Recently I came across a dataset related to a personal care products store. The store sold hand sanitisers, hand wash, face masks and a whole lot of other personal care products. My goal was to retrieve the data from their POS (Point of Sales) system and clean the dataset so that it was ready for further analysis.
The sales Dataset was downloaded as a .csv file from the POS system. This file contained 14 columns. The 12th column contained the price of each order. But the column name in the .csv file was not quite explanatory. Hence it was renamed “price”
colnames(products)[12] <- "Price"
Before moving any further, I must tell you that I will be using the libraries under the “tidyverse” package. Tidyverse is a powerful package that comes with so many useful libraries. Especially it comes in handy when you need to do Data Science related tasks in R. Simply put, Tidyverse is the Data Science workflow in R.
Extracting Specific Columns
As I told you earlier there were 14 columns in the dataset. But for the analysis, we needed only 5 of them. Therefore, a new data frame (a tibble) was created by extracting only the 5 columns.
prod_cleaned <- as.tibble(products[,c("Date","Product", "SKU", "Quantity", "Price")])
Filtering Data by a String
Since this shop sold so many products, it was essential to extract only the data related to sanitisers. For this, build in function “grepl” came in handy.
sanitizers <- prod_cleaned %>% filter(grepl('Sanitizer', Product))

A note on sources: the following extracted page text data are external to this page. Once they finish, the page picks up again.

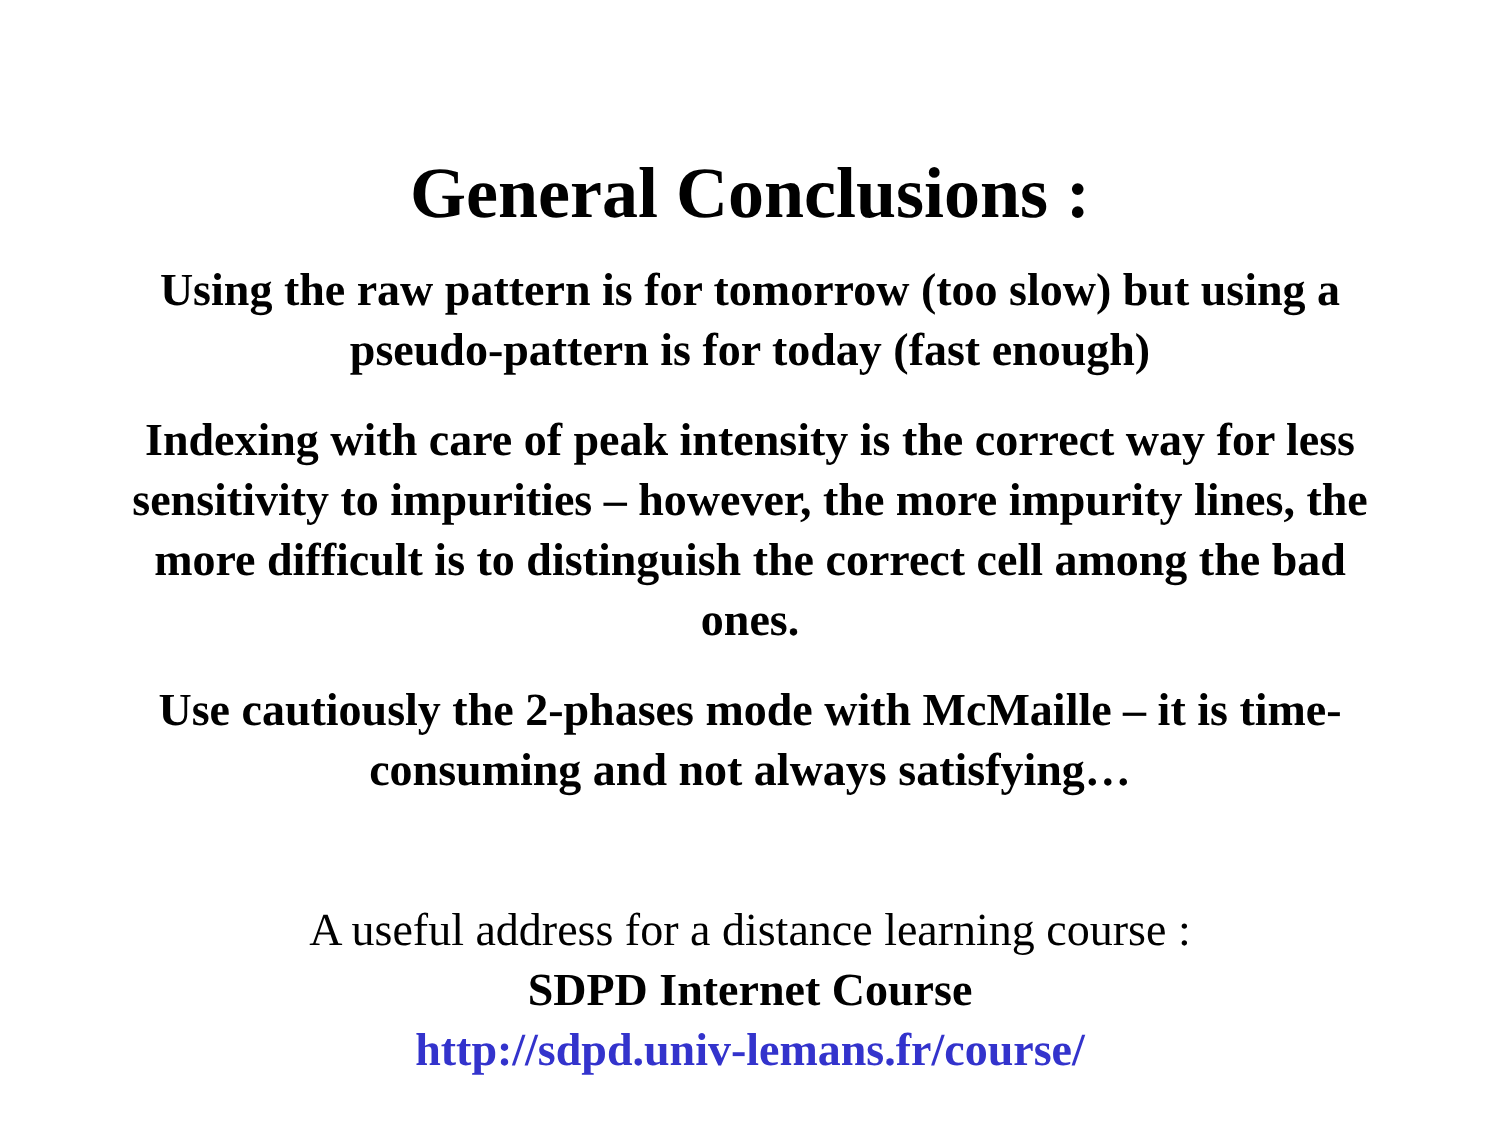General Conclusions :
Using the raw pattern is for tomorrow (too slow) but using a pseudo-pattern is for today (fast enough)
Indexing with care of peak intensity is the correct way for less sensitivity to impurities – however, the more impurity lines, the more difficult is to distinguish the correct cell among the bad ones.
Use cautiously the 2-phases mode with McMaille – it is time-consuming and not always satisfying…
A useful address for a distance learning course :
SDPD Internet Course
http://sdpd.univ-lemans.fr/course/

trimming unwanted characters
The next challenge was to remove the unwanted characters in the “quantity” column. Since this sales data was related to several products and each product had different units, the “quantity” column was crowded with lots of different characters like “Pc(s)”, “Nos” and so on. Therefore I had to trim the unwanted characters and spare only the numerical part.
sanitizers$Quantity <- str_trim(str_replace(sanitizers$Quantity, "No\\(s\\)", ""),"both")
Conversion from “string” to “numeric”
The original type of the “Quantity” column was string. This is problematic for future analysis. Hence, it was converted to numeric.
sanitizers$Quantity <- as.numeric(sanitizers$Quantity)
Conversion from “String” to “Date”
Next up was the “Date” column. Similar to the “Quantity” column, this was also in the form of String. This should be converted into the proper “Date” format if we were to do further analysis. The “Lubridate” package that comes within “tidyverse” came in handy here.
library(lubridate)
sanitizers$Date <- dmy(sanitizers$Date)
sanitizers %>% arrange(ymd(sanitizers$Date))
Finally, our dataset is now all cleaned up and ready for analysis!